2. William Burroughs
Burroughs' dependence on heroin was known to all its connoisseurs. For almost the entire life of the author, heroin has been his indispensable companion. It is no coincidence that heroin is mentioned in almost all of his famous works, which distinguish the autobiographical echoes and thoughts of Burroughs about harmful human habits and experiments with drugs. There was a time in the 40s of the XX century, when the writer traded heroin. True, at the end of his life he resorted to substitution therapy and instead of heroin he already consumed methadone.
1. Fedor Dostoevsky
Dostoevsky himself openly recognized his love of gambling and claimed that this addiction frightened him.

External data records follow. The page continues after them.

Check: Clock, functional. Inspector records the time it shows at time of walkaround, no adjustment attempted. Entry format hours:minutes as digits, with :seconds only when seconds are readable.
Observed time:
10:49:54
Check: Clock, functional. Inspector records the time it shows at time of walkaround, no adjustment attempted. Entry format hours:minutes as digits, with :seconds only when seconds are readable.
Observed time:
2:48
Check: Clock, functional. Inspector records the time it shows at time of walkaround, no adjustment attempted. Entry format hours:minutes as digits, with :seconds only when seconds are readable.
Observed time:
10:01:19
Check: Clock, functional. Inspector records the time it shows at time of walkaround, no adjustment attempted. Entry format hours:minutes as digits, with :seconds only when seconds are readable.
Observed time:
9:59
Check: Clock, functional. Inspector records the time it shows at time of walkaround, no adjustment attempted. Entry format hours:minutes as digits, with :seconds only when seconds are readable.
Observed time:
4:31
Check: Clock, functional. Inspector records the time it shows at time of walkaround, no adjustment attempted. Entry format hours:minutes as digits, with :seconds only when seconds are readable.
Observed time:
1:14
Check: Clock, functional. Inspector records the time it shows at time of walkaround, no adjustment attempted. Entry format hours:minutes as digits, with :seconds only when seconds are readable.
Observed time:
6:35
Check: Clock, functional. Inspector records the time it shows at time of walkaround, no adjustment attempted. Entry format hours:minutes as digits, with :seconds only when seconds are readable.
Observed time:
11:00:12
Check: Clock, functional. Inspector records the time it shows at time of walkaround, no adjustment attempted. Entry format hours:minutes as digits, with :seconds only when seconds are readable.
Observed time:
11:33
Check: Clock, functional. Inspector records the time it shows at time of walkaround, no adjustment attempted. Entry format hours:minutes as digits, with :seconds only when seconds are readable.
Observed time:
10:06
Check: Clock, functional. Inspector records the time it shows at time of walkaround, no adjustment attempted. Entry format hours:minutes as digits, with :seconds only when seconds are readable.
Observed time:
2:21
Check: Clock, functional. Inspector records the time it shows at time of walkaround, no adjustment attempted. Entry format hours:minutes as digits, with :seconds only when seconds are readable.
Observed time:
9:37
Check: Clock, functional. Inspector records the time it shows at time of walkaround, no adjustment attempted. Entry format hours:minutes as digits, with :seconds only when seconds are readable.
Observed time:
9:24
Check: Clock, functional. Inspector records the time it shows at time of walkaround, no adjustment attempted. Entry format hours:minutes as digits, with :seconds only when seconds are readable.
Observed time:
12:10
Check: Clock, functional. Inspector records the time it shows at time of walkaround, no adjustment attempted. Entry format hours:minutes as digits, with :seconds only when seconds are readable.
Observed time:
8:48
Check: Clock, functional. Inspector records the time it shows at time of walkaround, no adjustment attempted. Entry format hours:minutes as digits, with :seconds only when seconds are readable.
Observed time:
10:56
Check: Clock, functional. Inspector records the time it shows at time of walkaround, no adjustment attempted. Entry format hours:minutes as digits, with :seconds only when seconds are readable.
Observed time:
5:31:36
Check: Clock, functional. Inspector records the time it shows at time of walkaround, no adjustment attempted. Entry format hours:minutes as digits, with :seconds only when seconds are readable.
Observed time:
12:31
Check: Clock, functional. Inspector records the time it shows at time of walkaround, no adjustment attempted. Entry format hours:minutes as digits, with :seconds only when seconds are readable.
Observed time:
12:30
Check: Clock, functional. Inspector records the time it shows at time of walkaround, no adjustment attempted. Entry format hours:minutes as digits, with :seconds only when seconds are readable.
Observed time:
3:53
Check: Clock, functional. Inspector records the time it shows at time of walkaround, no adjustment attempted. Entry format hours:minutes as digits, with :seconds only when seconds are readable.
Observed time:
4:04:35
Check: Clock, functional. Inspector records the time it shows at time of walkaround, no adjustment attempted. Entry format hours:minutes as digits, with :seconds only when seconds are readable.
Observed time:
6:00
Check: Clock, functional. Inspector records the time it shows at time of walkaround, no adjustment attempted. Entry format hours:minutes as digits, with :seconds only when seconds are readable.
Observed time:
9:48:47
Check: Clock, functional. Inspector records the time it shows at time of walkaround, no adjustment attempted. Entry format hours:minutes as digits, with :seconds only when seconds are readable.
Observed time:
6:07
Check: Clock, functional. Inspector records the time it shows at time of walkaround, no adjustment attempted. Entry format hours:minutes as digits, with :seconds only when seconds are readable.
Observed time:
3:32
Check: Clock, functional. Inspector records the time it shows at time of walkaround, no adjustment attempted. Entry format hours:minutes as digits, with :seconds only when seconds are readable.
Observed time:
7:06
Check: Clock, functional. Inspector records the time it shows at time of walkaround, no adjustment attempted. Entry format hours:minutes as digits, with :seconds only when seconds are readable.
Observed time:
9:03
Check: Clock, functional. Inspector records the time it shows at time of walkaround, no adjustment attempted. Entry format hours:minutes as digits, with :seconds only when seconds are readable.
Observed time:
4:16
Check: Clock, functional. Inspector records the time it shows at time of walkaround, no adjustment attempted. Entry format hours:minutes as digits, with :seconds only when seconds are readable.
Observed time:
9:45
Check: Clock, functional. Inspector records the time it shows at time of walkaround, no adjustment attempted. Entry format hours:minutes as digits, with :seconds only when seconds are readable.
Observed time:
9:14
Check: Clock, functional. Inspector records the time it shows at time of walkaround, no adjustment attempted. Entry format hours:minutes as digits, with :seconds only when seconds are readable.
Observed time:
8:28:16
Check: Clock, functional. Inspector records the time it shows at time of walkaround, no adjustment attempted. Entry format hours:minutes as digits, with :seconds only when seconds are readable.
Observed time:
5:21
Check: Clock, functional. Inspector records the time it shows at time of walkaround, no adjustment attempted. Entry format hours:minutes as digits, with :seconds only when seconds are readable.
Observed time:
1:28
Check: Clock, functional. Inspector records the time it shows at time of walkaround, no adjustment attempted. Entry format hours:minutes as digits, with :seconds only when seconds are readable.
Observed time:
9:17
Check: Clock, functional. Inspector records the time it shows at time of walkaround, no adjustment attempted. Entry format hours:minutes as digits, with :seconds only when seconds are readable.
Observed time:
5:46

He began to play roulette in the mid-1860s, when he buried first his beloved wife, and then his brother. Loneliness led him to depression and large monetary debts. Roulette helped him to forget and escape from thoughts of his own misfortunes. Dependence threw him a lot of money problems, and there is a version that Dostoevsky was in a hurry to finish Crime and Punishment in order to pay off his game debts.